For these reasons, among others, literally no one has invoked the Big Five to defend virtue theory. However, one might think that judgment was passed too quickly. As I mentioned above, the number of factors is chosen by the statistician, and it turns out that when a sixth factor is included, it tends to look more promising. Based on factor analysis of lexical similarities across a variety of languages, Lee & Ashton (2004), for instance, posit that the sixth factor is honesty / humility. But Lee & Ashton (2004), like Allport & Odbert (1936), intentionally exclud highly evaluative terms from their analysis, so the same problem that plagues the Big Five also infects their Big Six. Saucier (2009), by contrast, explicitly set out to construct a Big Six taxonomy that included evaluative terms. The six factors in this model are Conscientiousness, Negative Valence (cruelty, corruption, disgust, wickedness, evil, and insanity), Agreeableness, Emotional Resiliency (lack of depression, cowardice, fear, frustration, gloom, and sadness), Gregariousness (similar to extroversion), and Originality (intelligence, talent, admirability, wisdom). This research program is only in its infancy, so it’s hard to say how successful Saucier’s version of the Big Six taxonomy will be, but early indications suggest that it is empirically better supported than the Big Five. More importantly for virtue theory, its intentional inclusion of evaluative, sentimental, and response-dependent terminology makes it a better candidate for identifying virtues and vices – including intellectual virtues as vices such as intellect and originality.
 Others include Alfano (2013a), Kamtekar (2004), Kristjánsson (2012), Miller (forthcoming), and Slingerland (2011).
 As with the Big Five, the factors in this model are orthogonal to one another. It may therefore come as a surprise to ethicists familiar with the unity of virtue thesis that there are multiple positive factors, which are uncorrelated with one another) but only one negative factor. This could be taken to suggest that, at least in folk psychology, the unity of vice is considered more likely than the unity of virtue.

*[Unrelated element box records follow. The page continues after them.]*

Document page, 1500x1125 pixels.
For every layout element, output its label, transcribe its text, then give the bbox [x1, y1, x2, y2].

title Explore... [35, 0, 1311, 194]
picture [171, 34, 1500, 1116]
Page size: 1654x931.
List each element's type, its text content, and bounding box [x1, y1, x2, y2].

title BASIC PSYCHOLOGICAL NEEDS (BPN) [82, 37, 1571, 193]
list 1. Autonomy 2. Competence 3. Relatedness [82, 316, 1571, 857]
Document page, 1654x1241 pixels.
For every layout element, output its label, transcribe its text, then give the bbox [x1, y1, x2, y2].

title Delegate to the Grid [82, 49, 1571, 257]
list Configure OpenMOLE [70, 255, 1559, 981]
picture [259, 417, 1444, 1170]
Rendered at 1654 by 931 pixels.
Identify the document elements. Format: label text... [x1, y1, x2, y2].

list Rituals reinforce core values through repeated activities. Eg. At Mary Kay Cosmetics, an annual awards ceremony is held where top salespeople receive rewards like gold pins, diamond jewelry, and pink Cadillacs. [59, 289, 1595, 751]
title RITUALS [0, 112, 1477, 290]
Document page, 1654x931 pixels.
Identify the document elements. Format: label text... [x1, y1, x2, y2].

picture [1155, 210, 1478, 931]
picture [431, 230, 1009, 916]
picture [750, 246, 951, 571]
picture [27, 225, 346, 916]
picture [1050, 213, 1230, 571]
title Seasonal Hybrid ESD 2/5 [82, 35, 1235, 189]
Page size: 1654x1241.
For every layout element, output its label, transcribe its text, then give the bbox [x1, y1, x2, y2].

The Big Six (Saucier 2009) Personality Structure
Unfortunately, all of the other problems with the Big Five remain unabated. There is as yet no evidence that Big Six personality traits can be acquired. Nor is there evidence that Big Six traits could license the prediction of particular behaviors, thoughts, deliberative strategies, perceptual sensitivities, or emotional reactions. The Negative Valence dimension does correlate with having at least once in one’s lifetime engaged in risky behaviors such as drunk driving, bar brawls, shoplifting, vehicle theft, assault, and delinquent gang activity (Simms 2007), but a single action does not constitute a vice, and people who are high in Negative Valence may never engage in or even contemplate any such activities. I conclude that, as yet, neither the Big Five nor the Big Six personality taxonomies lend any comfort to virtue theory in its struggle against ethical or epistemic situationism.
 Others include Alfano (2013a), Doris (2002), Kamtekar (2004), Kristjánsson (2012), Miller (forthcoming), and Slingerland (2011).